**Excerto do texto:**
---------------

O acordo Bangladesh-Birmânia sobre os Rohingya

Paulo Casaca, em Bruxelas
Paulo Casaca, em Bruxelas
Foi deputado no Parlamento Europeu de 1999 a 2009, na Assembleia da República em 1992-1993 e na Assembleia Regional dos Açores em 1990-1991. Foi professor convidado no ISEG 1995-1996, bem como no ISCAL. É autor de alguns livros em economia e relações internacionais.

Aung San Suu Kyi – a líder histórica da oposição birmanesa (Myanmar) e actualmente ‘conselheira de Estado’ uma posição semelhante à de Primeiro-Ministro na orgânica birmanesa – e o Ministro dos Negócios Estrangeiros do Bangladesh, Abul Hassan Mahmood Ali, assinaram dia 23 em Naypyitaw (a capital birmanesa), um acordo para a repatriação de refugiados ‘Rohingya’.
No dia anterior, o chefe da diplomacia americana tinha classificado oficialmente a operação militar que no Verão desencadeou a fuga dos ‘Rohingya’ como limpeza étnica, posição acerbamente criticada pelo Embaixador da Rússia em Naypyitaw. No mesmo dia em que os EUA produziam a declaração, o comandante em chefe das forças armadas de Myanmar, o general Min Aung Hlaing, era recebido em Pequim, com declarações públicas sobre a necessidade de reforçar os laços entre os dois exércitos e um sepulcral silêncio sobre a limpeza étnica ou o acordo prestes a ser concluído entre o Bangladesh e Myanmar.

---------------

**Extrato de dados:**
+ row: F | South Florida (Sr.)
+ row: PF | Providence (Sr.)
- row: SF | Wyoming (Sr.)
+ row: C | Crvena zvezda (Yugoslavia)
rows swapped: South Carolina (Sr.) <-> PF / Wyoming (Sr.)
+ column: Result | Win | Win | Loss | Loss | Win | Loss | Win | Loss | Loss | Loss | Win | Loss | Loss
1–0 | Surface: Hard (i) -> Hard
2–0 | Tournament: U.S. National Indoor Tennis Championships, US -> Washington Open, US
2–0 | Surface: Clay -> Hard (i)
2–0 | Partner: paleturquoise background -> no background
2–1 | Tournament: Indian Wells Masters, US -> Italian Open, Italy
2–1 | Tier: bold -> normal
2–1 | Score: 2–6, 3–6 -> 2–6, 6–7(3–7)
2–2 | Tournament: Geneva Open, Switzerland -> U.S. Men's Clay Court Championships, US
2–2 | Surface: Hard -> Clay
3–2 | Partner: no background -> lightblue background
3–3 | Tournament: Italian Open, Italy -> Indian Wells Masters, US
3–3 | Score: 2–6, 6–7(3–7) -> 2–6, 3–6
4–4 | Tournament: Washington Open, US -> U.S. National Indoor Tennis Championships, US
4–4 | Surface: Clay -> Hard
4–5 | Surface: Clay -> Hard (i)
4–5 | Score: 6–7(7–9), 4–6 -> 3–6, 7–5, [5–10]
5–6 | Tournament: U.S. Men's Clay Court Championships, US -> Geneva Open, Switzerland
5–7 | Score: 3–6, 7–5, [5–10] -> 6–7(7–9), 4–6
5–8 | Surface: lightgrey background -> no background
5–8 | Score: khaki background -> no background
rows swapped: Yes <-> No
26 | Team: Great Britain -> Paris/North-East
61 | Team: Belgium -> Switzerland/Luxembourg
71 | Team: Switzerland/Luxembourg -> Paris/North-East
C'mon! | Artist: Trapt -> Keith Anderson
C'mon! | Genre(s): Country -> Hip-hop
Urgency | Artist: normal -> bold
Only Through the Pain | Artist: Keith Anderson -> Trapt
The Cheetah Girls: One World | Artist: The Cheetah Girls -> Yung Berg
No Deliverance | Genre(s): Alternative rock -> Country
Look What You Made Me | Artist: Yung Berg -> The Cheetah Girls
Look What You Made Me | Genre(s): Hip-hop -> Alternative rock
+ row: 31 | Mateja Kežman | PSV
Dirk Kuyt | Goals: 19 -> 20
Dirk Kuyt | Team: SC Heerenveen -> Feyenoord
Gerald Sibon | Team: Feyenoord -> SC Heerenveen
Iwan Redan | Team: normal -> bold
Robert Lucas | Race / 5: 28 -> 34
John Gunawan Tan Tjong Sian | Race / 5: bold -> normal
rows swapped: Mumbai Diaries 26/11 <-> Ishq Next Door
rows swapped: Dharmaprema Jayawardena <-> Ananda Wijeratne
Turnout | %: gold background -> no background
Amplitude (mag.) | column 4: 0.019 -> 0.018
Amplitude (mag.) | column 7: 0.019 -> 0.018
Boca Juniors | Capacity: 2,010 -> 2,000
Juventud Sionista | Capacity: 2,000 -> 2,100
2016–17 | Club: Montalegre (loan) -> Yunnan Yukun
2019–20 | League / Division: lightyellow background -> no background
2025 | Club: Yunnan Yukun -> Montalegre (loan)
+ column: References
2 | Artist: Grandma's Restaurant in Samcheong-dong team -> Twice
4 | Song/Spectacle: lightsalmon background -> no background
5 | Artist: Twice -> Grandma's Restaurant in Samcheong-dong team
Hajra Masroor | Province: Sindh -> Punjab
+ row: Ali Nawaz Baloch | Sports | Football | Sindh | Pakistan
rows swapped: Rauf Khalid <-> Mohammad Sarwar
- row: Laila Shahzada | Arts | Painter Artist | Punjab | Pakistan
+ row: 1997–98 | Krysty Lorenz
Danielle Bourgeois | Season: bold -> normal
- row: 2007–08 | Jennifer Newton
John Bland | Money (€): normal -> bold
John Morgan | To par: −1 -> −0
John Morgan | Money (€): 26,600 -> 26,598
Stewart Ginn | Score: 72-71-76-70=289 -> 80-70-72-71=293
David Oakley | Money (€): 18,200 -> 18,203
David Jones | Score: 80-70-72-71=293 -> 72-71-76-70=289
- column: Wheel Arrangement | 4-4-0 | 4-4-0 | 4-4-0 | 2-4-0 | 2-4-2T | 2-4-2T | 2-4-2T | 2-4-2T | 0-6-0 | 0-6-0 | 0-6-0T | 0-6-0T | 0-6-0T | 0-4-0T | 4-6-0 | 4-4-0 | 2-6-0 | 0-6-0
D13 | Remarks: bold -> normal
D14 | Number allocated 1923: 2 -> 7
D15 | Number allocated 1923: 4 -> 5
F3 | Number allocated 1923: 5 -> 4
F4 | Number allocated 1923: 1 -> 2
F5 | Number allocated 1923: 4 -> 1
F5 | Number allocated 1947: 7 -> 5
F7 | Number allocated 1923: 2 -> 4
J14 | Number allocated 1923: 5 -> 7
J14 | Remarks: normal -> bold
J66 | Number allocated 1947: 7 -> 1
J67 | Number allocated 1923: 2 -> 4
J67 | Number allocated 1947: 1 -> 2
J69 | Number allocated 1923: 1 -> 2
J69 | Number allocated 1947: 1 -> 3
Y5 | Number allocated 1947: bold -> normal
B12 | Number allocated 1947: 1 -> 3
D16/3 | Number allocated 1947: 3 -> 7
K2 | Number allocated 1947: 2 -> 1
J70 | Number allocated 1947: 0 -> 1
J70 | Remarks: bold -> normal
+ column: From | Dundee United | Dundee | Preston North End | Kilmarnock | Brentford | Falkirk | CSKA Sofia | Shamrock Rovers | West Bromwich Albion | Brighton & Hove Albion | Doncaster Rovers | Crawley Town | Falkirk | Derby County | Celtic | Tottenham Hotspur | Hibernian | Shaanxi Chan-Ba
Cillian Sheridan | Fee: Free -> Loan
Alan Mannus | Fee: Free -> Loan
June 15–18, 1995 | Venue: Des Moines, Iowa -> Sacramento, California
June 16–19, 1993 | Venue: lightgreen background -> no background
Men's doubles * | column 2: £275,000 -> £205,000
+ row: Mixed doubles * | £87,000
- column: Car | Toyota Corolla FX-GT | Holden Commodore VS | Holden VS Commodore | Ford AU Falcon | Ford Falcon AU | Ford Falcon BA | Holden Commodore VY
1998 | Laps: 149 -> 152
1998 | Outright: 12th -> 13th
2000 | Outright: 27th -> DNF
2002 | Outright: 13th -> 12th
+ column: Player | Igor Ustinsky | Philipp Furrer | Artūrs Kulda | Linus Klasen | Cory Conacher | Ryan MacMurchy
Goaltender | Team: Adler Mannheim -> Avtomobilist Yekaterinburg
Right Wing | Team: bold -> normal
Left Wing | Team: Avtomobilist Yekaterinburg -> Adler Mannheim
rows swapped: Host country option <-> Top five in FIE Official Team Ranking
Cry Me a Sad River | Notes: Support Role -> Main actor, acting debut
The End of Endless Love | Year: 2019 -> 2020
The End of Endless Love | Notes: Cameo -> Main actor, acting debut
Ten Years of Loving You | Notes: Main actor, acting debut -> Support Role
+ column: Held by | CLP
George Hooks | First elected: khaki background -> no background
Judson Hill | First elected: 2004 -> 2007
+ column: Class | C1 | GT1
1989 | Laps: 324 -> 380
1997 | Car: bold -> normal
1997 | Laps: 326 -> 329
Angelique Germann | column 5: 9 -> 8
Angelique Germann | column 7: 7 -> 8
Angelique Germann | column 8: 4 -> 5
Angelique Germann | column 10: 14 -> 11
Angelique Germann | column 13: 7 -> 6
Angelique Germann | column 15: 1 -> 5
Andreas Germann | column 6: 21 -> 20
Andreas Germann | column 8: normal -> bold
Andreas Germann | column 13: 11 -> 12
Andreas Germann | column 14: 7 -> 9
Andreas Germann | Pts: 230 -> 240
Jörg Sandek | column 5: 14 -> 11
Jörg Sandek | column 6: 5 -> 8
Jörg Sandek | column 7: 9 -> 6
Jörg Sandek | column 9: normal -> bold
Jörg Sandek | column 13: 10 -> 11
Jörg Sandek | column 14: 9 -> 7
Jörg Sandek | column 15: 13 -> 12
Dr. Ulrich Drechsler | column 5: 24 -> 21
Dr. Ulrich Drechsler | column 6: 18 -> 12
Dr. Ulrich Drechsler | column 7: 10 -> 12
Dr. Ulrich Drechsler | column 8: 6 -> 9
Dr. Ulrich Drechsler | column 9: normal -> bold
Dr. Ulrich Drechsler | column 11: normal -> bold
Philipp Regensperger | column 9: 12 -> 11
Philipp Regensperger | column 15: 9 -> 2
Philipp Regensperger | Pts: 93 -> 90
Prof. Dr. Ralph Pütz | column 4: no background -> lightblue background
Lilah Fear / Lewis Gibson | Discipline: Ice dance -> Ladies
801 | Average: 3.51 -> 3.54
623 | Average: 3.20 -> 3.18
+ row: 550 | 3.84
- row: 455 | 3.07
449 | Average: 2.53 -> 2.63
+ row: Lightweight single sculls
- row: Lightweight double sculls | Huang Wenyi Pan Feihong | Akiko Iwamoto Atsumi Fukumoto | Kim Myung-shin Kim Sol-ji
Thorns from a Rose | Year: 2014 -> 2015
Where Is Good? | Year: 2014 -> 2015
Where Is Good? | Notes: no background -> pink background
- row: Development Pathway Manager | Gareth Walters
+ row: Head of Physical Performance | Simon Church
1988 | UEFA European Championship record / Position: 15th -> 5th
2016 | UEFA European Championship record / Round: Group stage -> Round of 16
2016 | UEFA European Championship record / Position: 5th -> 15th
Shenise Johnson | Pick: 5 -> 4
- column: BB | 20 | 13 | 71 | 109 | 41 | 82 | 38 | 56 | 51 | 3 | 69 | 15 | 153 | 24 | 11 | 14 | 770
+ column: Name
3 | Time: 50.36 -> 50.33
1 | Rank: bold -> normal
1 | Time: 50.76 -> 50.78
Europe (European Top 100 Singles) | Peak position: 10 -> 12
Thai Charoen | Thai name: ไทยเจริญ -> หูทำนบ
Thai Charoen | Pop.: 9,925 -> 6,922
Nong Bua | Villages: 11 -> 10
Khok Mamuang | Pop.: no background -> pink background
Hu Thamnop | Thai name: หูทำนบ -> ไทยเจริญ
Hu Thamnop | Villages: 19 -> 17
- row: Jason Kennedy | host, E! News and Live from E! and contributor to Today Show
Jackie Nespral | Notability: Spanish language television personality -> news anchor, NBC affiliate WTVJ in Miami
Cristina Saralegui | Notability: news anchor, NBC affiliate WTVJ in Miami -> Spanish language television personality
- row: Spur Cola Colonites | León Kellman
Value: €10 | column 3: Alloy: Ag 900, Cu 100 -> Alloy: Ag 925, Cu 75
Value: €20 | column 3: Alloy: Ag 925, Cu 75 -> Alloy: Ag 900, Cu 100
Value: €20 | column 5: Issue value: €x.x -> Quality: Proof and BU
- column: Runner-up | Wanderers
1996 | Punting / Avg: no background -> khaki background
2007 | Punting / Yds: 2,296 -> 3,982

---------------

Enumere todas as pessoas identificadas pelo nome no texto sobre o acordo relativo aos Rohingya.

Paulo Casaca, Aung San Suu Kyi, Abul Hassan Mahmood Ali e Min Aung Hlaing.